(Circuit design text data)
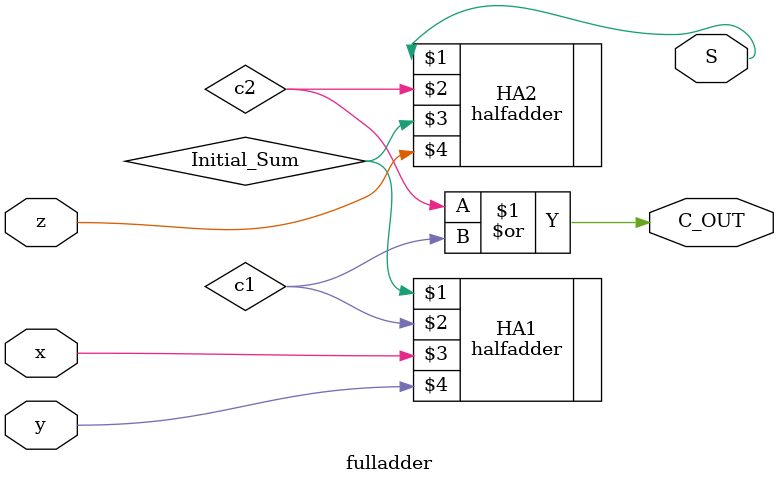
<source format=v>
`timescale 1ns / 1ps

//full adder using 2 half adders
module fulladder (S,C_OUT,x,y,z);
    input x,y,z;
    output S,C_OUT;
    wire Initial_Sum,c1,c2; //Outputs of first XOR and two AND gates
    //Instantiate the half adders
    halfadder HA1(Initial_Sum,c1,x,y),  //sum of x,y
              HA2(S,c2,Initial_Sum,z);  //sum of (x+y),z
    or gate(C_OUT,c2,c1);   //final carry of the sum x,y,z
endmodule
</source>
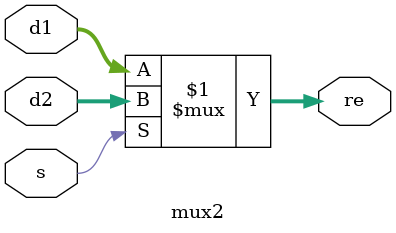
<source format=v>
`timescale 1ns / 1ps

module mux2 #(parameter WIDTH = 8)
(
	input [WIDTH-1:0]d1,d2,
	input s,
	output [WIDTH-1:0]re
);

assign re = s ? d2 : d1;

endmodule

</source>
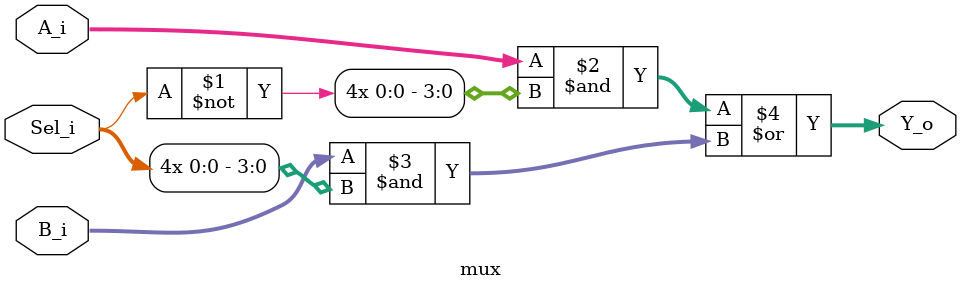
<source format=v>
`timescale 1ns / 1ps

module mux(

    input [3:0] A_i,
    input [3:0] B_i,
    input Sel_i,
    output [3:0] Y_o
    );
    
    // when Sel_i is HIGH, B is passed through
    assign Y_o = (A_i & {4{~Sel_i}}) | (B_i & {4{Sel_i}});
endmodule


</source>
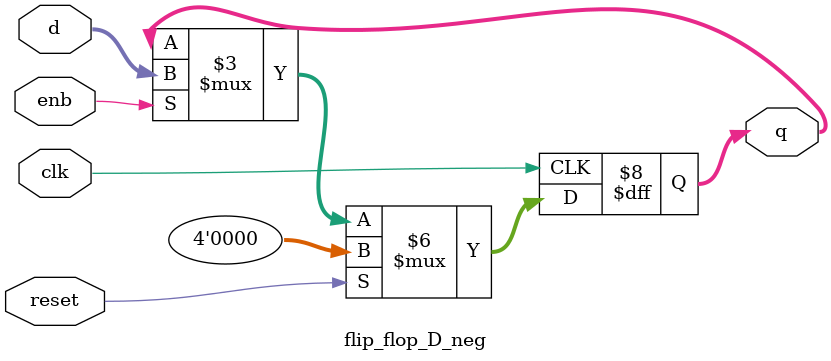
<source format=sv>
module flip_flop_D_neg	
	#(parameter N = 4)
	(input logic clk, reset, enb, input logic [N-1:0] d, output logic [N-1:0] q);
	
	always_ff @(negedge clk)
		begin
		if (reset) q <= 'b0;
		else 
			begin
			if (enb) q <= d;
			else q <= q;
			end		
		end

endmodule

</source>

* What to work on
What you write must match, line for line, the records from the line containing "output [WIDTH-1:0]re" through the last line, with every picture left out.

* Exercise output
	output [WIDTH-1:0]re
);

assign re = s ? d2 : d1;

endmodule

</source>
<source format=v>
`timescale 1ns / 1ps

module mux(

    input [3:0] A_i,
    input [3:0] B_i,
    input Sel_i,
    output [3:0] Y_o
    );
    
    // when Sel_i is HIGH, B is passed through
    assign Y_o = (A_i & {4{~Sel_i}}) | (B_i & {4{Sel_i}});
endmodule


</source>
<source format=sv>
module flip_flop_D_neg	
	#(parameter N = 4)
	(input logic clk, reset, enb, input logic [N-1:0] d, output logic [N-1:0] q);
	
	always_ff @(negedge clk)
		begin
		if (reset) q <= 'b0;
		else 
			begin
			if (enb) q <= d;
			else q <= q;
			end		
		end

endmodule

</source>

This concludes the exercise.